Russian police on Thursday detained a person suspected of ordering the contract killing of a senior central banker last year, the Prosecutor-General's Office said.
The first deputy chairman of the Central Bank, Andrei Kozlov, was gunned down in Moscow in September in a killing widely seen as connected to his efforts to clean up the banking sector.
The suspect was taken into custody overnight, prosecutor's office spokeswoman Anna Pozdnyakova told The Associated Press.
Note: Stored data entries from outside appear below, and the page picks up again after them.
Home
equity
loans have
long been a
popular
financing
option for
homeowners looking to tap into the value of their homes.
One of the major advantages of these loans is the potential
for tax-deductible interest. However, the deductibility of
She said that the identity of the suspect was being kept secret in the interests of the investigation and declined to provide any further details.
Russia has seen a spate of high-profile contract killings in recent months and President Vladimir Putin, in his annual televised talk-to-the-nation in October, vowed to bring the perpetrators of the murder of Kozlov and investigative reporter Anna Politkovskaya to justice.
Kozlov was shot point-blank in the head as he left a soccer game between bank employees in Moscow on Sept. 13.
Journalist Anna Politkovskaya, a prominent Kremlin critic who fearlessly exposed human rights abuses in the conflict-torn Russian province of Chechnya, was gunned down in her apartment building on Oct. 7.
Police arrested three Ukrainian citizens in connection with Kozlov's killing shortly afterward, but noted that the suspects had acted on instructions from a third party who was still at liberty, reports AP.
Russian politicians and commentators had at the time aired suspicions that the killing was ordered by criminals under pressure from Kozlov's campaign against money-laundering and organized crime in the Russian financial system.
Kozlov, who had responsibility for banking supervision, oversaw a radical clean-up of Russia's banking sector, closing down dozens of banks suspected of money-laundering.